THE TASK: Select and copy every row below that contains the word "orange". Case counts.

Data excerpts
[Start]
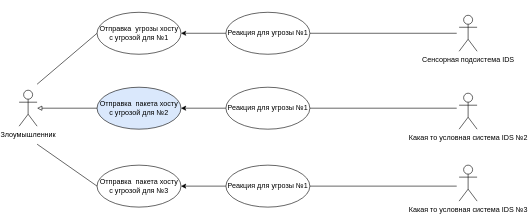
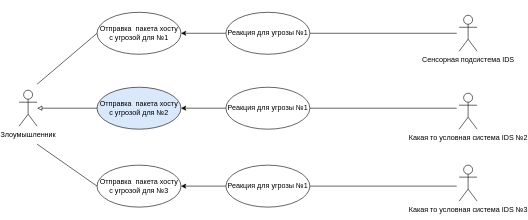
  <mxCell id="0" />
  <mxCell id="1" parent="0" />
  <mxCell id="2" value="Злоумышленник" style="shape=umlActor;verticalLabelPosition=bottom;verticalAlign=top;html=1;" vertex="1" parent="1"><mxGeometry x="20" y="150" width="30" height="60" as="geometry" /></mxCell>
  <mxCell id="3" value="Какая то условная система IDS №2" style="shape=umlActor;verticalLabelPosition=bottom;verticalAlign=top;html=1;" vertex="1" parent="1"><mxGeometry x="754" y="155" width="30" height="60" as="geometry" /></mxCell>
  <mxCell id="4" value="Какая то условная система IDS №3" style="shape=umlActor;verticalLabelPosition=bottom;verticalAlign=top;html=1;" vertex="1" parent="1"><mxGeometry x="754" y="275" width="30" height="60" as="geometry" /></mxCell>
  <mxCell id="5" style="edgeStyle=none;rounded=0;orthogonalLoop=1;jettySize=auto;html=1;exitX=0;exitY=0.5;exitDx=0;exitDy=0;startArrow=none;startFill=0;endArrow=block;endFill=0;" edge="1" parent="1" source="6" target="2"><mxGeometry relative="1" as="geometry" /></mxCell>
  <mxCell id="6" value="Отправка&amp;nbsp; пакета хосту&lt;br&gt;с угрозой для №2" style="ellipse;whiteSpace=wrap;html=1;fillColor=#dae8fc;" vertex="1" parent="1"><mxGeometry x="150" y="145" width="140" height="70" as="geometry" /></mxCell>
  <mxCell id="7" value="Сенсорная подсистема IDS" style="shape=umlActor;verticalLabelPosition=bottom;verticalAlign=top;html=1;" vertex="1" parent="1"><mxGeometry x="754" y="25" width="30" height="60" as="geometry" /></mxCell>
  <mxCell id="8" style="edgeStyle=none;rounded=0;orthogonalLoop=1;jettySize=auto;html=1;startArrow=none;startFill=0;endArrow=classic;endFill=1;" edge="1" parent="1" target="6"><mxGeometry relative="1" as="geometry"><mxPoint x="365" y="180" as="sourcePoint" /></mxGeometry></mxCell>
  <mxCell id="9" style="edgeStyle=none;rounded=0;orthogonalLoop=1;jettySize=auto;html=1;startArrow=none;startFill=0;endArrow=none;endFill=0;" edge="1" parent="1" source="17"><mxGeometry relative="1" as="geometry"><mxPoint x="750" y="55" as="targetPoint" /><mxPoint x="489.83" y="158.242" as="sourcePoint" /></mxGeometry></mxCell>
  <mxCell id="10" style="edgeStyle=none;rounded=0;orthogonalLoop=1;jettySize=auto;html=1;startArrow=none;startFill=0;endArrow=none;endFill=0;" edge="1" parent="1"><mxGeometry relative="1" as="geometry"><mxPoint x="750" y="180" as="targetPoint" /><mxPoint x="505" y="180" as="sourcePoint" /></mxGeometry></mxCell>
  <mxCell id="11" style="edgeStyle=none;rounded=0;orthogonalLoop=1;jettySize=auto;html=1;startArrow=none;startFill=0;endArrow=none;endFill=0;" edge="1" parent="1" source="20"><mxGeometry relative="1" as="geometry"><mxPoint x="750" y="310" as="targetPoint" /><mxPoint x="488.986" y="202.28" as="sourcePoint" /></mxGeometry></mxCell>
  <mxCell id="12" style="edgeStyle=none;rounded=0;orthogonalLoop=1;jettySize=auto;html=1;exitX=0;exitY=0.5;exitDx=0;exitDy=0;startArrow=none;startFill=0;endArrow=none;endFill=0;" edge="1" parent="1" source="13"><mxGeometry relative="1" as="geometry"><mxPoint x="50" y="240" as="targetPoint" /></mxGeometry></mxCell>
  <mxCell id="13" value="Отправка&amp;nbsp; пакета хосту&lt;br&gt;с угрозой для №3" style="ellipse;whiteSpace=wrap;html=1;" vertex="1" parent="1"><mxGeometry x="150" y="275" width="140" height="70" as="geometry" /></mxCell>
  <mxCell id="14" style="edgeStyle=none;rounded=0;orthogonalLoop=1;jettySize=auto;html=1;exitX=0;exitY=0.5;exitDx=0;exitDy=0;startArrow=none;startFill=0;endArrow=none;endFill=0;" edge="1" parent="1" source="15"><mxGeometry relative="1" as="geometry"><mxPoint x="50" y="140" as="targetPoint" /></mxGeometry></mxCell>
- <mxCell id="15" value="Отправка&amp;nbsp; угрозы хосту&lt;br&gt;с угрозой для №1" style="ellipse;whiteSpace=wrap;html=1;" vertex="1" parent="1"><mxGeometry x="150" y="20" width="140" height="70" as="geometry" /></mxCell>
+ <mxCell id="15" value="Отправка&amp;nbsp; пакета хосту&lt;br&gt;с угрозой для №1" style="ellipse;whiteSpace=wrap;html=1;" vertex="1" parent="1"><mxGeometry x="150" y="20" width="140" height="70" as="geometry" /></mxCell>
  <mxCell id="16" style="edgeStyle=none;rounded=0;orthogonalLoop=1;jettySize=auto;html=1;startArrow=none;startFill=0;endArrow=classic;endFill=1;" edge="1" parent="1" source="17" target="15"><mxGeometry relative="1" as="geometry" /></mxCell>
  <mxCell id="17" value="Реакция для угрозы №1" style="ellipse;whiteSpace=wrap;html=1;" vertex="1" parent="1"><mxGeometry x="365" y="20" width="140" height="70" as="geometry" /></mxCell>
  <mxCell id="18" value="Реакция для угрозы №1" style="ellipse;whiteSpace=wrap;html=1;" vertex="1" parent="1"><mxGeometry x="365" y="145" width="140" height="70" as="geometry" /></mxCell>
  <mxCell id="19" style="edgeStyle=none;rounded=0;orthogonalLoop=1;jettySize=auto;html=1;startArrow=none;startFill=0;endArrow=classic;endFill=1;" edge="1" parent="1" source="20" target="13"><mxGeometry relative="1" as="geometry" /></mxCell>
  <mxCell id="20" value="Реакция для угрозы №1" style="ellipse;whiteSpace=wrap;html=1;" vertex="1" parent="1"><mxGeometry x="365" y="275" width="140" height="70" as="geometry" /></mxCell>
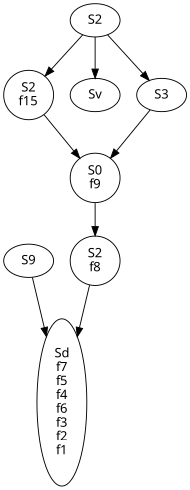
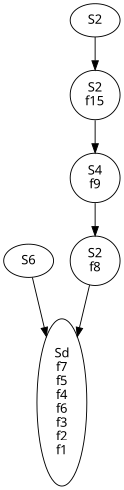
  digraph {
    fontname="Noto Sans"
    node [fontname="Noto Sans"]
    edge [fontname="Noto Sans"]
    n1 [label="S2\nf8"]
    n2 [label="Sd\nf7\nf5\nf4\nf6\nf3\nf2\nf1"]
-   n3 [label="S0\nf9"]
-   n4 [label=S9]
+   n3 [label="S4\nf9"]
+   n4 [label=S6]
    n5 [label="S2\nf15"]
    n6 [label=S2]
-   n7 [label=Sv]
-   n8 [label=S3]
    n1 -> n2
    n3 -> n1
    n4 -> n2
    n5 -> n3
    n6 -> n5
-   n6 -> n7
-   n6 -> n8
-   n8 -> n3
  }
[End]
[Start]
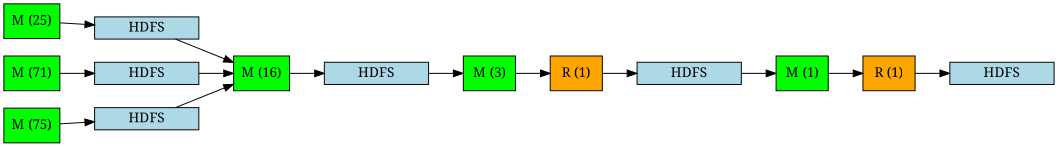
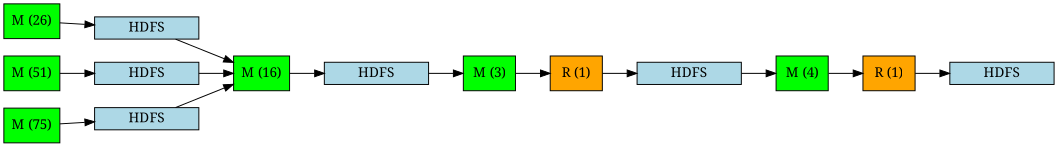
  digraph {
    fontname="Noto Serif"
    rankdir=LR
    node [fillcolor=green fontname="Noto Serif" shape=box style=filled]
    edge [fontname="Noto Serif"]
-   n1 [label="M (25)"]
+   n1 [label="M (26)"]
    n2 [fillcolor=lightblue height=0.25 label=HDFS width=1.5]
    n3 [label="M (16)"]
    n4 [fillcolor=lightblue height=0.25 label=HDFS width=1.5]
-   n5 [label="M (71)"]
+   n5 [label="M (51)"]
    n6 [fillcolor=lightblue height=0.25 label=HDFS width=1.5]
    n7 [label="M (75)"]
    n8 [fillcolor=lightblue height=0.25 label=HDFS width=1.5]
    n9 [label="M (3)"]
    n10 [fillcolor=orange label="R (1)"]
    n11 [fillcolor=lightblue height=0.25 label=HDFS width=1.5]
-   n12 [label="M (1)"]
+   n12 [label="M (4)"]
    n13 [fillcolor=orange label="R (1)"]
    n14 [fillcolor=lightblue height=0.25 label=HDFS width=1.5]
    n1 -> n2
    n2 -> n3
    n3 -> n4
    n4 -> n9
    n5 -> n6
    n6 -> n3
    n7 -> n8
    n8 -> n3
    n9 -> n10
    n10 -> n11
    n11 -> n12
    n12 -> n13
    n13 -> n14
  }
[End]
CORRECT RESULT:
    n10 [fillcolor=orange label="R (1)"]
    n13 [fillcolor=orange label="R (1)"]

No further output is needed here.